▸ ACTION ITEM: Reproduce the lines starting at the one containing "After each image, state" and ending at the one containing "0.011329, 0.175199, 0.422678]]", substituting "upper-left" for every occurrence of "top-left" and leaving everything else unchanged.

Segment Open

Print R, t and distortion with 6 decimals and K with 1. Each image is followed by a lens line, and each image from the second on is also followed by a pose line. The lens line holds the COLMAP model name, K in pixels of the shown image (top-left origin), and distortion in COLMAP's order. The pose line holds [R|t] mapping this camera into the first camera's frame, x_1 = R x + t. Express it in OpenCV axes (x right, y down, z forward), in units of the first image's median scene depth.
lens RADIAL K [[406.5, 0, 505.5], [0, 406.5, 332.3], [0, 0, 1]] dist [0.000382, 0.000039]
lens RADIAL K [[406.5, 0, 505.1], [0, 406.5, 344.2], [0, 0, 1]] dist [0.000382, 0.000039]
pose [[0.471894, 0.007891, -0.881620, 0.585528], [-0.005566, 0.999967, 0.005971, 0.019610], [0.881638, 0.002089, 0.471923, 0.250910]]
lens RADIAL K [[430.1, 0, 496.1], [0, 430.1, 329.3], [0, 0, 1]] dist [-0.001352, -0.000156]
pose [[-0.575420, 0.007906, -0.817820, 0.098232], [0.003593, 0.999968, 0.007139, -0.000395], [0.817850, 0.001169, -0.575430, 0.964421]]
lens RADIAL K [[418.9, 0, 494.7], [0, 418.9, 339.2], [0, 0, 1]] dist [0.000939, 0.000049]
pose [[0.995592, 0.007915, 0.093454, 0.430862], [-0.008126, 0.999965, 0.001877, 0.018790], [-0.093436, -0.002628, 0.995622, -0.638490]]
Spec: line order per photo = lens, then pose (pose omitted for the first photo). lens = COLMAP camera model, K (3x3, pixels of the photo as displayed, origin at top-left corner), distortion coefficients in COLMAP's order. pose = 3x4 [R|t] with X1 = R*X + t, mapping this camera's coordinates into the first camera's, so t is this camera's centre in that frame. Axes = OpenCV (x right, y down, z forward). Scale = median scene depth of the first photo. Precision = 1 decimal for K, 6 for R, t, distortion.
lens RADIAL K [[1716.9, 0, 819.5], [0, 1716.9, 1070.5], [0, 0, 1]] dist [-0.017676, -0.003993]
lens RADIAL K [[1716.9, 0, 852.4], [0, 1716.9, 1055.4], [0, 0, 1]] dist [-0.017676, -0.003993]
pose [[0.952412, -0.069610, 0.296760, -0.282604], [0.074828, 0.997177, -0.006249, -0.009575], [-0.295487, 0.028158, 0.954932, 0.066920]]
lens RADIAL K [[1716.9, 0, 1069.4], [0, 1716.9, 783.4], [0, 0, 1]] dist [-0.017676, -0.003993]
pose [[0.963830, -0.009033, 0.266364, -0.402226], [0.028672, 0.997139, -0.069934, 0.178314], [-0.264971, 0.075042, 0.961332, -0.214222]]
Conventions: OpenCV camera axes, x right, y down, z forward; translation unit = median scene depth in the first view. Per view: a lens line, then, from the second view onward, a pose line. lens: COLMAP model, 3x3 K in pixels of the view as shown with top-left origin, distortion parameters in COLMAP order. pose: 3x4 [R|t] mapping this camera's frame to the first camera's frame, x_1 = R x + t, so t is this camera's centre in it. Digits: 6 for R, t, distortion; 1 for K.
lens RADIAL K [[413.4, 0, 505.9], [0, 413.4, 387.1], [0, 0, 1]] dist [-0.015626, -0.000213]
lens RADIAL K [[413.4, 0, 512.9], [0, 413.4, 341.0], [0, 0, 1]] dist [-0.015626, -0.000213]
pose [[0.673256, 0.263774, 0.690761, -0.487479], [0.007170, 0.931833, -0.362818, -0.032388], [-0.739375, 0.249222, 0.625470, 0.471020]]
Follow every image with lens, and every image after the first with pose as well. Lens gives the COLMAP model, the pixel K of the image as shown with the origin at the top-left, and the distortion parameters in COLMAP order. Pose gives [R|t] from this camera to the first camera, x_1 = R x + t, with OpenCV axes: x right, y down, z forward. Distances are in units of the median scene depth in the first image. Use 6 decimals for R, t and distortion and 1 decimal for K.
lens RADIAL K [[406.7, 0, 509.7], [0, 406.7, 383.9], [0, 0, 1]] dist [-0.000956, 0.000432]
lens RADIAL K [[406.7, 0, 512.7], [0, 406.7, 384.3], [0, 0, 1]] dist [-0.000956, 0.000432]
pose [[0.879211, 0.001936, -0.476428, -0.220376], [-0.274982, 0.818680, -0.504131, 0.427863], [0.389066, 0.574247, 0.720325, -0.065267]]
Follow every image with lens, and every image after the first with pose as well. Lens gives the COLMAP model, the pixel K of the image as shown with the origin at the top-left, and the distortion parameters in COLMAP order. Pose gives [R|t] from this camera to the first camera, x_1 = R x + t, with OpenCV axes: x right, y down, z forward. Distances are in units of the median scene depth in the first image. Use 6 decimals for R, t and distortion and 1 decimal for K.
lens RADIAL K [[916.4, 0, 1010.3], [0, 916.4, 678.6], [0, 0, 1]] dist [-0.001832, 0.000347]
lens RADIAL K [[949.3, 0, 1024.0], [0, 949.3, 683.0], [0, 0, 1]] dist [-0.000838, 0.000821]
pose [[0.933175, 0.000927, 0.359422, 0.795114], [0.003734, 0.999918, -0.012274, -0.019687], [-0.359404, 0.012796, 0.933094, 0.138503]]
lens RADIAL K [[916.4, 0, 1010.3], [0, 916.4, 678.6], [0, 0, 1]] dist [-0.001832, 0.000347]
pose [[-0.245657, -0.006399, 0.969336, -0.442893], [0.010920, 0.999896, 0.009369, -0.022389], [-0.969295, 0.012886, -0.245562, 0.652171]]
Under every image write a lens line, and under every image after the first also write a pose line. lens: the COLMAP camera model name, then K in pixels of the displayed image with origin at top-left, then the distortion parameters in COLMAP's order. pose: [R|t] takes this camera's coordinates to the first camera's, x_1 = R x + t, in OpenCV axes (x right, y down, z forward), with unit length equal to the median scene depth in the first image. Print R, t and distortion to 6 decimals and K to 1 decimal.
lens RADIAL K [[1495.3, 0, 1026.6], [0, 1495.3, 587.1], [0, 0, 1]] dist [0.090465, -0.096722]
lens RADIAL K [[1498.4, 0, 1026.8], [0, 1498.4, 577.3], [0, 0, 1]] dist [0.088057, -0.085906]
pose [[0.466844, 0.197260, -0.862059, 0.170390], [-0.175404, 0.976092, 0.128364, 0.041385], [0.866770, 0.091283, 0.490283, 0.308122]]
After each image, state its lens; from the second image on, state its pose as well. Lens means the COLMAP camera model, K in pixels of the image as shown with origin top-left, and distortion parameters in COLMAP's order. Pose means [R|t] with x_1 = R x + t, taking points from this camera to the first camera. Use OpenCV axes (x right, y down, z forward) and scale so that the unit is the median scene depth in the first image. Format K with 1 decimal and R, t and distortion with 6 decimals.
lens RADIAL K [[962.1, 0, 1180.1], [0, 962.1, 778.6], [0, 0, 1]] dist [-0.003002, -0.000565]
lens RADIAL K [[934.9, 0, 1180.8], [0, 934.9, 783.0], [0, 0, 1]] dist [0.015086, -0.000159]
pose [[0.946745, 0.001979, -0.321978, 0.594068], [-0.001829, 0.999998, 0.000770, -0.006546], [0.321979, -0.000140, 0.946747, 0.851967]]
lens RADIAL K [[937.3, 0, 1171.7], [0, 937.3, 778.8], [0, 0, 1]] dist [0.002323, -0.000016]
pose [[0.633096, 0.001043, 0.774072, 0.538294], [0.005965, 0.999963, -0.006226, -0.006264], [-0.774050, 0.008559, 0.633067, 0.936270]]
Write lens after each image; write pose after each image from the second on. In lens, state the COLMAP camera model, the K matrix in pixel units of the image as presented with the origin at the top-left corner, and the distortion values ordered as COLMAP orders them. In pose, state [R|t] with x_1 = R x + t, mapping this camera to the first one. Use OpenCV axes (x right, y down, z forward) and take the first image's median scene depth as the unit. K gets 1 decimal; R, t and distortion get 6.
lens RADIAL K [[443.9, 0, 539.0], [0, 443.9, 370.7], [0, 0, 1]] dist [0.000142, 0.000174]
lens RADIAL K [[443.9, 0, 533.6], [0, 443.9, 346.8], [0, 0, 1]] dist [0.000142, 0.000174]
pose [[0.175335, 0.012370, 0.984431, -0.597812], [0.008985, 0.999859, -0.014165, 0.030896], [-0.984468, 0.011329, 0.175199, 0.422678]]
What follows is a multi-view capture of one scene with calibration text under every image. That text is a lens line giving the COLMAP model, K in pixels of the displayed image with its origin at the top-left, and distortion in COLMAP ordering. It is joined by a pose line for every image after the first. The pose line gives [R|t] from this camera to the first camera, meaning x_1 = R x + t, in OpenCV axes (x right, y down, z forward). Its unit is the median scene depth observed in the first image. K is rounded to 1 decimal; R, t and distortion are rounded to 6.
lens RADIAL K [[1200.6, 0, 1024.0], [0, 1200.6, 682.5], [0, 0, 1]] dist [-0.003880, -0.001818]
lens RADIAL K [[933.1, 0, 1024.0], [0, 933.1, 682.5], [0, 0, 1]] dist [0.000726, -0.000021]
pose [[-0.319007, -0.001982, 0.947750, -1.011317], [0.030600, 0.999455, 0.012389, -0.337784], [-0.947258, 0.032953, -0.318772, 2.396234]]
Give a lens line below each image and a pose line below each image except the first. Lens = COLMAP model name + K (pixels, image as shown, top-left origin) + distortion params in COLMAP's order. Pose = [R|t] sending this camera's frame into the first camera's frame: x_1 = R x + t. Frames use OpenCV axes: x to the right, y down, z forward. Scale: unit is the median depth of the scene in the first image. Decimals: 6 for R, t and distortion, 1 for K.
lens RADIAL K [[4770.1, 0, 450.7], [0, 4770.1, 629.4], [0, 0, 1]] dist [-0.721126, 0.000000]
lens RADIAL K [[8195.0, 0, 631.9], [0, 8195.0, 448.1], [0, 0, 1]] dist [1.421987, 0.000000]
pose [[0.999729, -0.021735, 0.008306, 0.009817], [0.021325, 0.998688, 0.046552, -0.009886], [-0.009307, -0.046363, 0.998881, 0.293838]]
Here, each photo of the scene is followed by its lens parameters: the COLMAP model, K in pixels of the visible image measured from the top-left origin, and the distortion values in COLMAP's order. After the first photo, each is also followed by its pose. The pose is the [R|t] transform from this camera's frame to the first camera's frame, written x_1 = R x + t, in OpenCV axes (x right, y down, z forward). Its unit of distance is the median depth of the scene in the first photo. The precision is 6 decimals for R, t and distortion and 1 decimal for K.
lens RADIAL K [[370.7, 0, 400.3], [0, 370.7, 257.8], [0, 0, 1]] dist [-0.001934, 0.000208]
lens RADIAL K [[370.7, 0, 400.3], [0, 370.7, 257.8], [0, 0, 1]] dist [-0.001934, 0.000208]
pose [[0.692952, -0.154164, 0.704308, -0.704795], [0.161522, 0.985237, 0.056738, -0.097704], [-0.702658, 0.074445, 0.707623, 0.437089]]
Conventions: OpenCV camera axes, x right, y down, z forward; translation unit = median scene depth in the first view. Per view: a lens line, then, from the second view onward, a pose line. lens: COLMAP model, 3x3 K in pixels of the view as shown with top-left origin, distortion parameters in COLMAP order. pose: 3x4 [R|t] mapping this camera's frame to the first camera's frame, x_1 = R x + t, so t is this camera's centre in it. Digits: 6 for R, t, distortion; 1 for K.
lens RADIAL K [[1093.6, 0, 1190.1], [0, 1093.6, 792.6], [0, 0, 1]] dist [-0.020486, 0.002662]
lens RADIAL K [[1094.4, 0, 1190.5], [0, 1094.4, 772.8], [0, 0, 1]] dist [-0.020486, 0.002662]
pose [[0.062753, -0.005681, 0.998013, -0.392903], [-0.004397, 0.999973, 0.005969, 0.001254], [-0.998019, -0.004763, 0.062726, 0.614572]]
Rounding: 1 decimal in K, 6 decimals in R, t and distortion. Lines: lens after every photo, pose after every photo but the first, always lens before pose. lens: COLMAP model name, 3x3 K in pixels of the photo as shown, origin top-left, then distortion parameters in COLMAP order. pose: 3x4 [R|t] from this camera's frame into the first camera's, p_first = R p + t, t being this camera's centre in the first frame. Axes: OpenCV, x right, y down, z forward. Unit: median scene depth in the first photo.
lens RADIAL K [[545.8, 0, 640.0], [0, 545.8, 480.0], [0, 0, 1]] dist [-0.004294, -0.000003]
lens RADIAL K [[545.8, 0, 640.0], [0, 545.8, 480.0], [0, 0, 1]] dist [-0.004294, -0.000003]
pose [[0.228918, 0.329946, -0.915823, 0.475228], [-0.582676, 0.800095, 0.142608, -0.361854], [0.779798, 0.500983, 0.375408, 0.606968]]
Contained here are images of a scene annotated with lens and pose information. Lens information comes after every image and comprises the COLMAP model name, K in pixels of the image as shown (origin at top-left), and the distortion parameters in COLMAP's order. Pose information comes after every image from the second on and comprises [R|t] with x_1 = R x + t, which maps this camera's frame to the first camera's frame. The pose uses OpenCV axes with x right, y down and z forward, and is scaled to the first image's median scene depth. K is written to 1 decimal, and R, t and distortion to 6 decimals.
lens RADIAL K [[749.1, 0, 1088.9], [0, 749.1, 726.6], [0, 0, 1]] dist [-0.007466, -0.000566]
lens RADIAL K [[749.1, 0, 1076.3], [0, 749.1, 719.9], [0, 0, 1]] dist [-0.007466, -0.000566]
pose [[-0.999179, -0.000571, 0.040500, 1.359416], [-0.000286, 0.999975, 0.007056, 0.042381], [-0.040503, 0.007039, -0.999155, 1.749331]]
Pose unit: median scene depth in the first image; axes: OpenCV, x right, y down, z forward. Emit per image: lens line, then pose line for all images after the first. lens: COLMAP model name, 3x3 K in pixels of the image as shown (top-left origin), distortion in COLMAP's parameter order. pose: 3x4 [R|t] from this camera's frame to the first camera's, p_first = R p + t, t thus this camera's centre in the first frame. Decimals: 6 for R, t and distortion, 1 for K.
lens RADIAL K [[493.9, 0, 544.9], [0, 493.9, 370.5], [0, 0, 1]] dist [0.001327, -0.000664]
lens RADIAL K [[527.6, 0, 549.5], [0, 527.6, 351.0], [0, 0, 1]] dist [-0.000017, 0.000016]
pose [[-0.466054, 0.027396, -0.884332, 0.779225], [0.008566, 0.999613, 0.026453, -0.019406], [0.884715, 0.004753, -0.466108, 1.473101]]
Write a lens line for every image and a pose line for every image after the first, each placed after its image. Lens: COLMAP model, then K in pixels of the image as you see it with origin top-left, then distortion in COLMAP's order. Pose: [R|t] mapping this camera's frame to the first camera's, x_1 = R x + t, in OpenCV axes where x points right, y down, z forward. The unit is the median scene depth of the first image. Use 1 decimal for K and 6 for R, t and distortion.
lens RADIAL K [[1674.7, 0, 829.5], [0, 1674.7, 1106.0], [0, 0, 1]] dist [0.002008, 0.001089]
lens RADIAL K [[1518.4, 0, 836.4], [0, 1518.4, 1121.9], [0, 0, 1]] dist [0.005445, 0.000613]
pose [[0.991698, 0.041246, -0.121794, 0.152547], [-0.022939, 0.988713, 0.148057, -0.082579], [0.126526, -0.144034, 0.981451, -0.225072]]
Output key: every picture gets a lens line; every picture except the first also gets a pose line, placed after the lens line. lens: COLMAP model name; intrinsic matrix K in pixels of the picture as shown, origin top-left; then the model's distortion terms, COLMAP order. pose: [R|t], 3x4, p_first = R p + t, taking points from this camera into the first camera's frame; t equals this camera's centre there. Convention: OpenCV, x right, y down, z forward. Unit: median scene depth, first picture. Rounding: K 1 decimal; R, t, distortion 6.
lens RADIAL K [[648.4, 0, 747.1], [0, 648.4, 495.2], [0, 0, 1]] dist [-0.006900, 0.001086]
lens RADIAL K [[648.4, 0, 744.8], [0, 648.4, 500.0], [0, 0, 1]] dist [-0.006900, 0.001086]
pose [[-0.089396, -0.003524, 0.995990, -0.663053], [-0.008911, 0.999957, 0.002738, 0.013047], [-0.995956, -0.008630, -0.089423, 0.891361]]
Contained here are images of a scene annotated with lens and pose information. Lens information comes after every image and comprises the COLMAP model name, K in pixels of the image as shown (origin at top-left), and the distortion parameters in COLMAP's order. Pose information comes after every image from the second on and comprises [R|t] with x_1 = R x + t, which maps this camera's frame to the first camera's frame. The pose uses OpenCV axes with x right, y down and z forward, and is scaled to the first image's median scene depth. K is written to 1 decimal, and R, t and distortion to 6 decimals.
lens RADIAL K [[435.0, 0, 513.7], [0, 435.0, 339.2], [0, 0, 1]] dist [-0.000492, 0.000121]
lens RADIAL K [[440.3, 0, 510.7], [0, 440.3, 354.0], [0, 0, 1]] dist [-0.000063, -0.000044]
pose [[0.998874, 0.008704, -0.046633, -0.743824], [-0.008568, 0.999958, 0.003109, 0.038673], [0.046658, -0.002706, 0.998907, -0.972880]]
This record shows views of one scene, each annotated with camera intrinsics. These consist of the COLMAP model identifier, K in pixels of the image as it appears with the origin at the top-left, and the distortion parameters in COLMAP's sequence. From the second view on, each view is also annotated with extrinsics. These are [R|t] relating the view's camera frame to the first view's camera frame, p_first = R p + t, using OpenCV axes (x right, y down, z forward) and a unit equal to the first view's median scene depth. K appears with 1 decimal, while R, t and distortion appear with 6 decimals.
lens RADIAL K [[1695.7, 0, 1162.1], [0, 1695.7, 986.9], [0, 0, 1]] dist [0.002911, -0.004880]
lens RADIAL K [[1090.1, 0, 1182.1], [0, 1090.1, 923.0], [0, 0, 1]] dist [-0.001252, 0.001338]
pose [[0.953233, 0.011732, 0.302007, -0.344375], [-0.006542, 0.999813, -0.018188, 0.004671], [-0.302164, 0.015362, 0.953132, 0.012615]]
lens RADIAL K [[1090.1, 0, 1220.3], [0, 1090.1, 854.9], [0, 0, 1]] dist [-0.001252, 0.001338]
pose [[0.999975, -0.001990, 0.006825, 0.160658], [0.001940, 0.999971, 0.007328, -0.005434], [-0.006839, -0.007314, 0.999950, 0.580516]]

Segment Closed

▸ ANSWER BELOW:
After each image, state its lens; from the second image on, state its pose as well. Lens means the COLMAP camera model, K in pixels of the image as shown with origin upper-left, and distortion parameters in COLMAP's order. Pose means [R|t] with x_1 = R x + t, taking points from this camera to the first camera. Use OpenCV axes (x right, y down, z forward) and scale so that the unit is the median scene depth in the first image. Format K with 1 decimal and R, t and distortion with 6 decimals.
lens RADIAL K [[962.1, 0, 1180.1], [0, 962.1, 778.6], [0, 0, 1]] dist [-0.003002, -0.000565]
lens RADIAL K [[934.9, 0, 1180.8], [0, 934.9, 783.0], [0, 0, 1]] dist [0.015086, -0.000159]
pose [[0.946745, 0.001979, -0.321978, 0.594068], [-0.001829, 0.999998, 0.000770, -0.006546], [0.321979, -0.000140, 0.946747, 0.851967]]
lens RADIAL K [[937.3, 0, 1171.7], [0, 937.3, 778.8], [0, 0, 1]] dist [0.002323, -0.000016]
pose [[0.633096, 0.001043, 0.774072, 0.538294], [0.005965, 0.999963, -0.006226, -0.006264], [-0.774050, 0.008559, 0.633067, 0.936270]]
Write lens after each image; write pose after each image from the second on. In lens, state the COLMAP camera model, the K matrix in pixel units of the image as presented with the origin at the upper-left corner, and the distortion values ordered as COLMAP orders them. In pose, state [R|t] with x_1 = R x + t, mapping this camera to the first one. Use OpenCV axes (x right, y down, z forward) and take the first image's median scene depth as the unit. K gets 1 decimal; R, t and distortion get 6.
lens RADIAL K [[443.9, 0, 539.0], [0, 443.9, 370.7], [0, 0, 1]] dist [0.000142, 0.000174]
lens RADIAL K [[443.9, 0, 533.6], [0, 443.9, 346.8], [0, 0, 1]] dist [0.000142, 0.000174]
pose [[0.175335, 0.012370, 0.984431, -0.597812], [0.008985, 0.999859, -0.014165, 0.030896], [-0.984468, 0.011329, 0.175199, 0.422678]]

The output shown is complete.